# Meet the New fosters....



## vrocco1 (Feb 25, 2006)

Awwww they are soooo cute. I guess they wold like the couch if they have never been in the house before.


----------



## FranH (May 8, 2005)

OMG......Sooooo sweet
You really have your hands full now!!


----------



## HovawartMom (Aug 10, 2006)

OMG,they are so cute but I still can't believe the breeder!.


----------



## wagondog (Aug 24, 2007)

A great house full of dogs and right where they should be........the couch.
good luck with them


----------



## Jenny Wren (Feb 27, 2007)

You are a good person to do this for them. 
They are beautiful! Seems like they will find forever homes soon.
A couch picture would be super!


----------



## HuntersMomma (Sep 25, 2007)

OMG they are sooooooooooooooo cute.. The one in the last pic looks almost like Abbie when she WAS small


----------



## EddieME (Nov 25, 2007)

golden&hovawart said:


> OMG,they are so cute but I still can't believe the breeder!.

(Collected data)

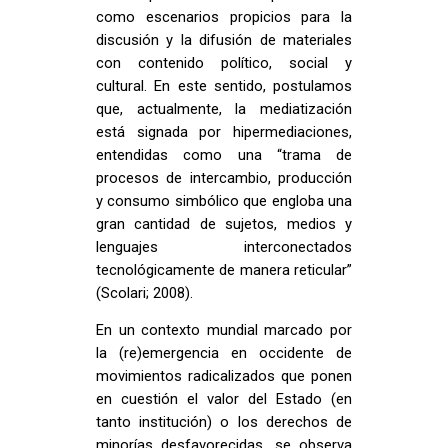
como escenarios propicios para la
discusión y la difusión de materiales
con contenido político, social y
cultural. En este sentido, postulamos
que, actualmente, la mediatización
está signada por hipermediaciones,
entendidas como una “trama de
procesos de intercambio, producción
y consumo simbólico que engloba una
gran cantidad de sujetos, medios y
lenguajes interconectados
tecnológicamente de manera reticular”
(Scolari; 2008).
En un contexto mundial marcado por
la (re)emergencia en occidente de
movimientos radicalizados que ponen
en cuestión el valor del Estado (en
tanto institución) o los derechos de
minorías desfavorecidas, se observa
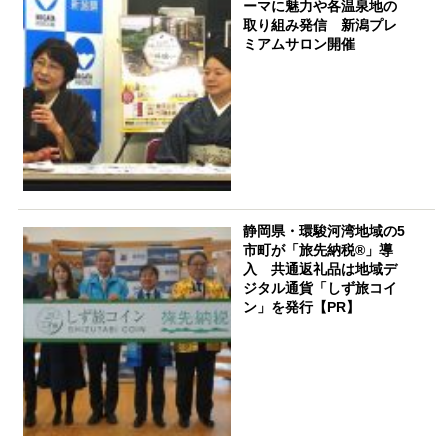
ーマに魅力や各温泉地の
取り組み発信 新潟プレ
ミアムサロン開催
静岡県・環駿河湾地域の5
市町が「旅先納税®」導
入 共通返礼品は地域デ
ジタル通貨「しず旅コイ
ン」を発行【PR】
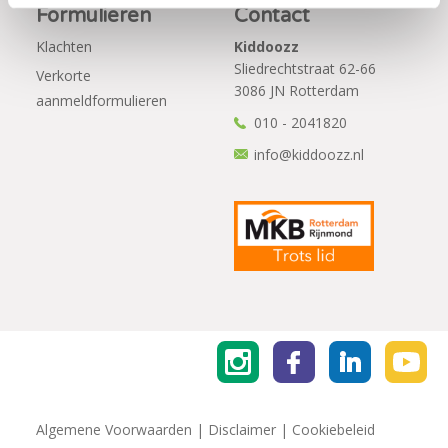
Formulieren
Contact
Klachten
Kiddoozz
Sliedrechtstraat 62-66
Verkorte
3086 JN Rotterdam
aanmeldformulieren
010 - 2041820
info@kiddoozz.nl
Algemene Voorwaarden
|
Disclaimer
|
Cookiebeleid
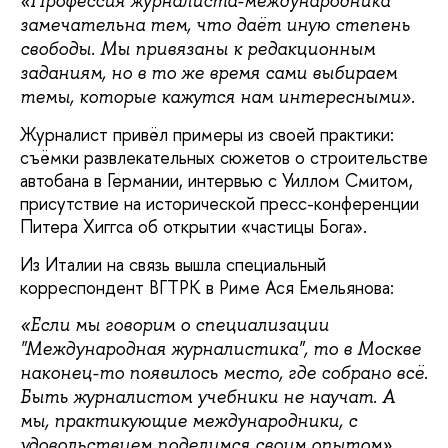
«Профессия журналиста-международника
замечательна тем, что даёт иную степень
свободы. Мы привязаны к редакционным
заданиям, но в то же время сами выбираем
темы, которые кажутся нам интересными».
Журналист привёл примеры из своей практики:
съёмки развлекательных сюжетов о строительстве
автобана в Германии, интервью с Уиллом Смитом,
присутствие на исторической пресс-конференции
Питера Хиггса об открытии «частицы Бога».
Из Италии на связь вышла специальный
корреспондент ВГТРК в Риме Ася Емельянова:
«Если мы говорим о специализации
"Международная журналистика", то в Москве
наконец-то появилось место, где собрано всё.
Быть журналистом учебники не научат. А
мы, практикующие международники, с
удовольствием поделимся своим опытом».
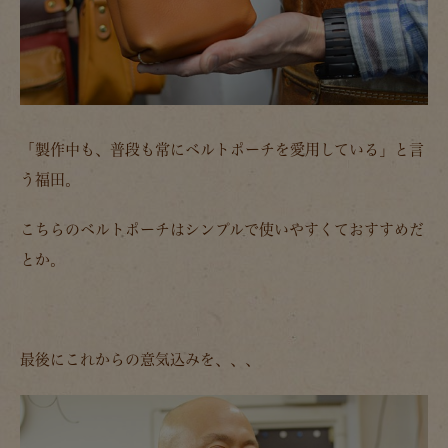
「製作中も、普段も常にベルトポーチを愛用している」と言
う福田。
こちらのベルトポーチはシンプルで使いやすくておすすめだ
とか。
最後にこれからの意気込みを、、、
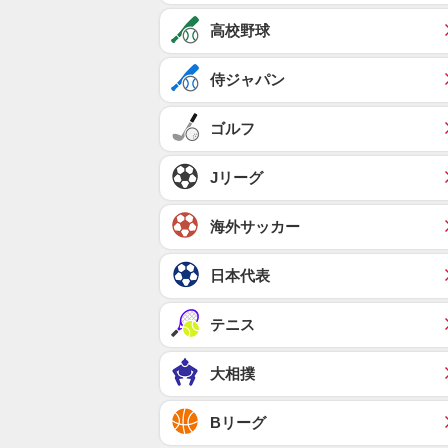
高校野球
侍ジャパン
ゴルフ
Jリーグ
海外サッカー
日本代表
テニス
大相撲
Bリーグ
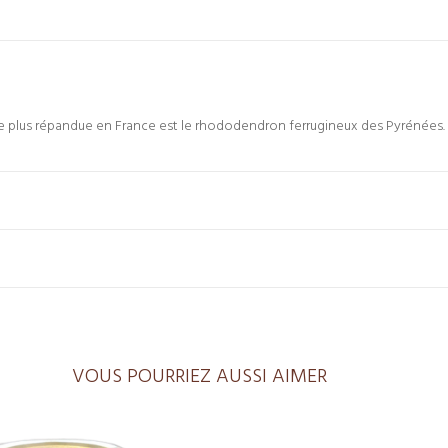
le plus répandue en France est le rhododendron ferrugineux des Pyrénées.
VOUS POURRIEZ AUSSI AIMER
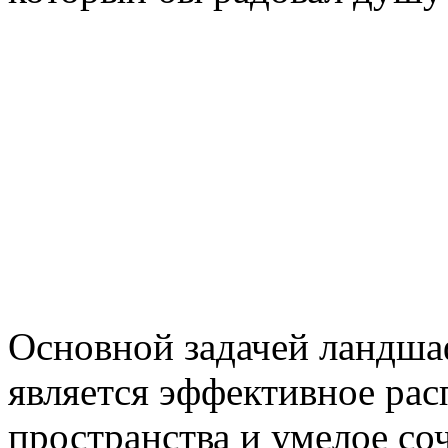
Основной задачей ландша
является эффективное ра
пространства и умелое соч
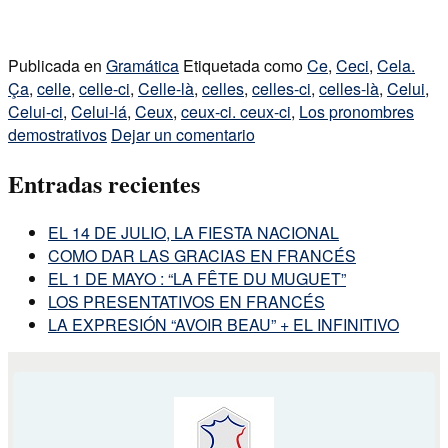
Publicada en
Gramática
Etiquetada como
Ce
,
Ceci
,
Cela.
Ça
,
celle
,
celle-ci
,
Celle-là
,
celles
,
celles-ci
,
celles-là
,
Celui
,
Celui-ci
,
Celui-lá
,
Ceux
,
ceux-ci. ceux-ci
,
Los pronombres
demostrativos
Dejar un comentario
Entradas recientes
EL 14 DE JULIO, LA FIESTA NACIONAL
COMO DAR LAS GRACIAS EN FRANCÉS
EL 1 DE MAYO : “LA FÊTE DU MUGUET”
LOS PRESENTATIVOS EN FRANCÉS
LA EXPRESIÓN “AVOIR BEAU” + EL INFINITIVO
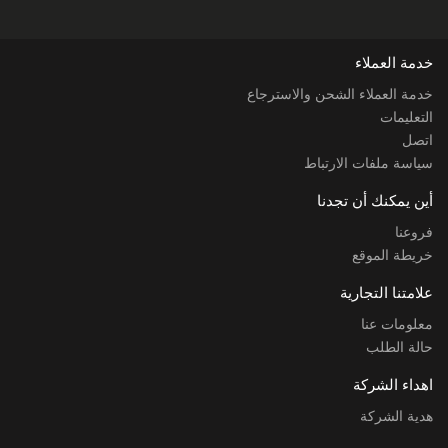
خدمة العملاء
خدمة العملاء الشحن والاسترجاع
التعليمات
اتصل
سياسة ملفات الارتباط
أين يمكنك أن تجدنا
فروعنا
خريطة الموقع
علامتنا التجارية
معلومات عنا
حالة الطلب
اهداء الشركة
هدية الشركة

→ **EXERCISE DIRECTIONS**
Can you transcribe the foster thread word for word, from "Awwww they are" to "hands full now!!"?

→ **RESPONSE TO THIS TASK**
Awwww they are soooo cute. I guess they wold like the couch if they have never been in the house before.


----------



## FranH (May 8, 2005)

OMG......Sooooo sweet
You really have your hands full now!!